● Work instruction: Retype the listing exactly; omit pictures.

● Collected material:
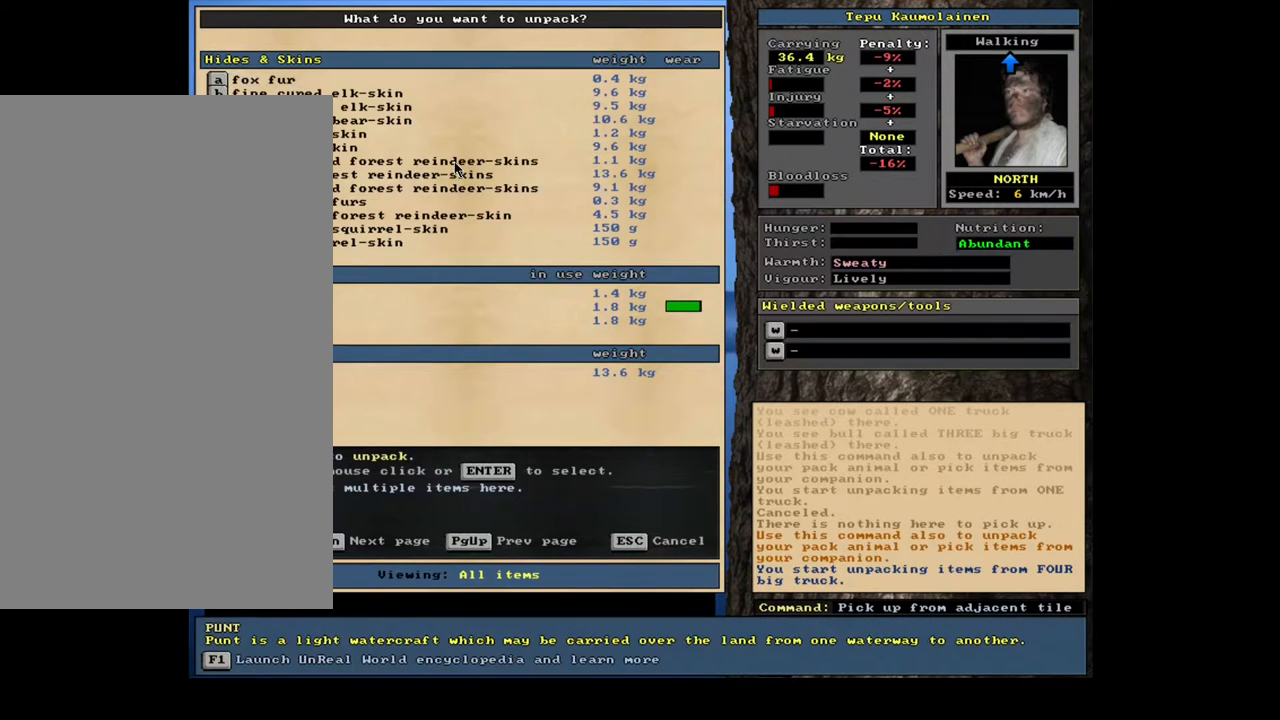
{"keys": ["up"], "mouse": [], "events": [[250, "return", "down"], [317, "return", "up"], [433, "up", "down"]]}
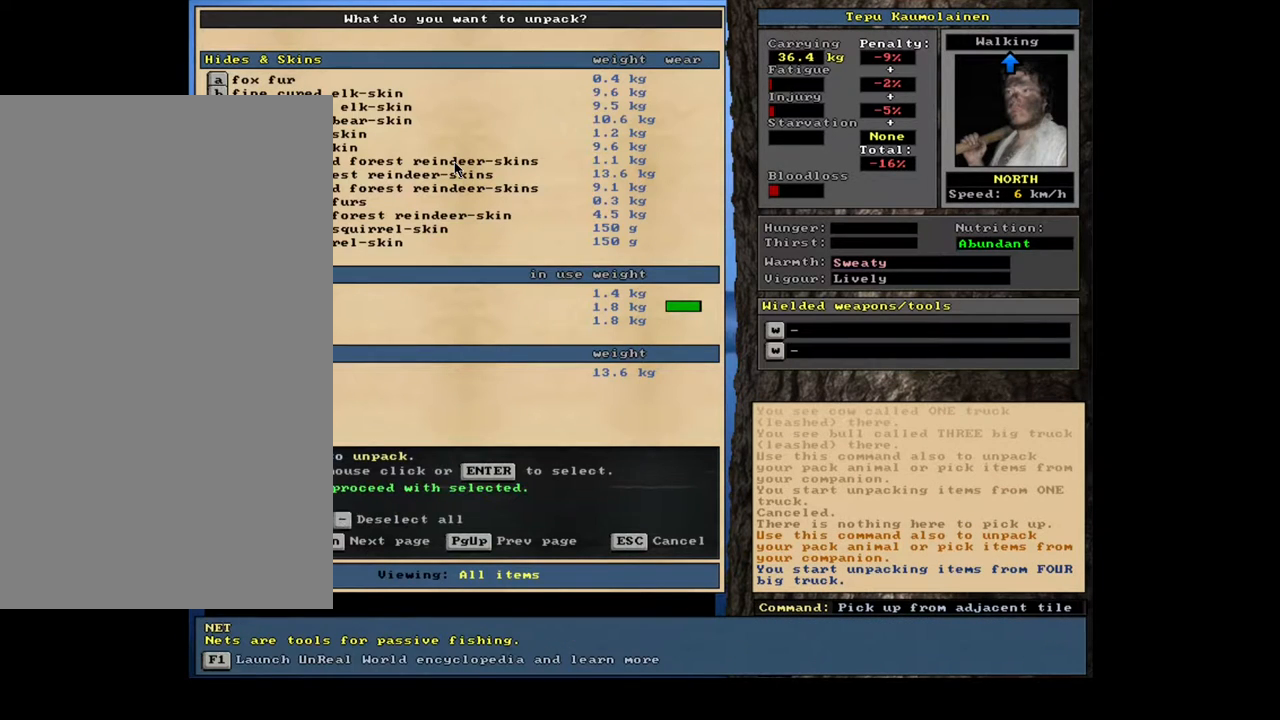
{"keys": ["return"], "mouse": [], "events": [[17, "up", "up"], [83, "up", "down"], [183, "up", "up"], [417, "return", "down"]]}
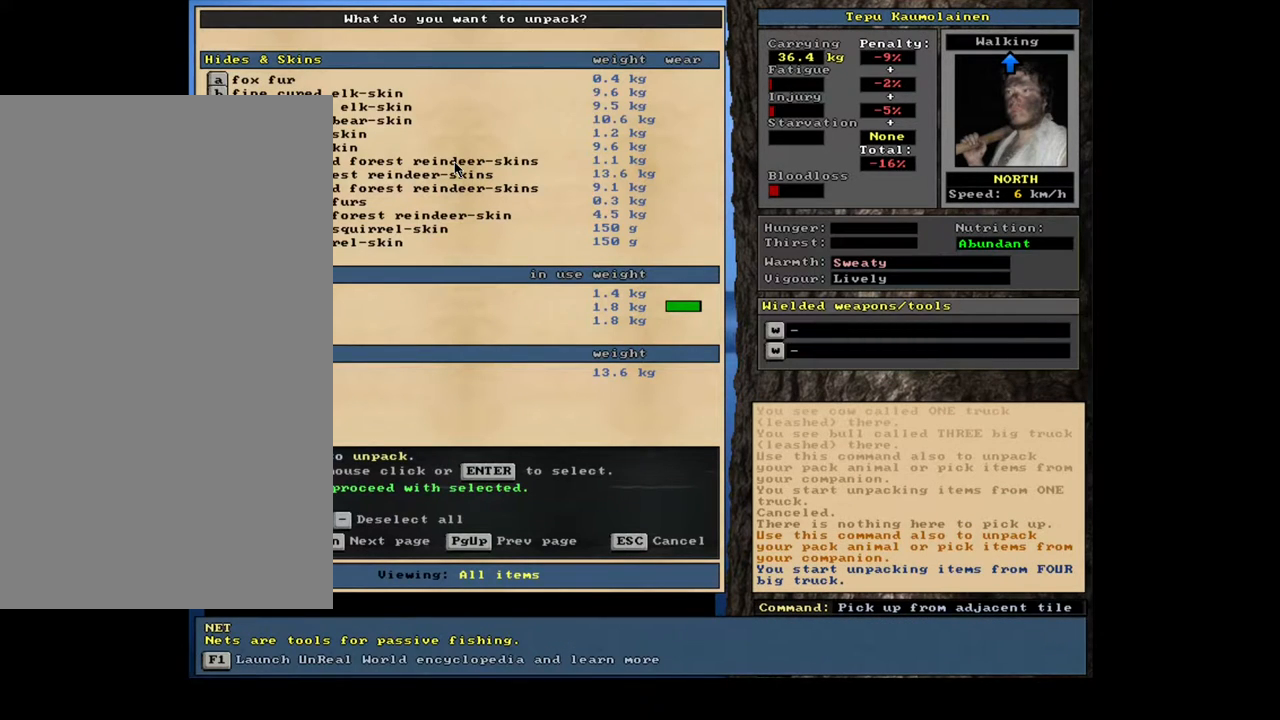
{"keys": ["return"], "mouse": [], "events": [[17, "return", "up"], [250, "return", "down"], [300, "return", "up"], [383, "up", "down"], [450, "up", "up"], [483, "return", "down"]]}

● The answer:
{"keys": ["up"], "mouse": [], "events": [[250, "return", "down"], [317, "return", "up"], [433, "up", "down"]]}
{"keys": ["return"], "mouse": [], "events": [[17, "up", "up"], [83, "up", "down"], [183, "up", "up"], [417, "return", "down"]]}
{"keys": ["return"], "mouse": [], "events": [[17, "return", "up"], [250, "return", "down"], [300, "return", "up"], [383, "up", "down"], [450, "up", "up"], [483, "return", "down"]]}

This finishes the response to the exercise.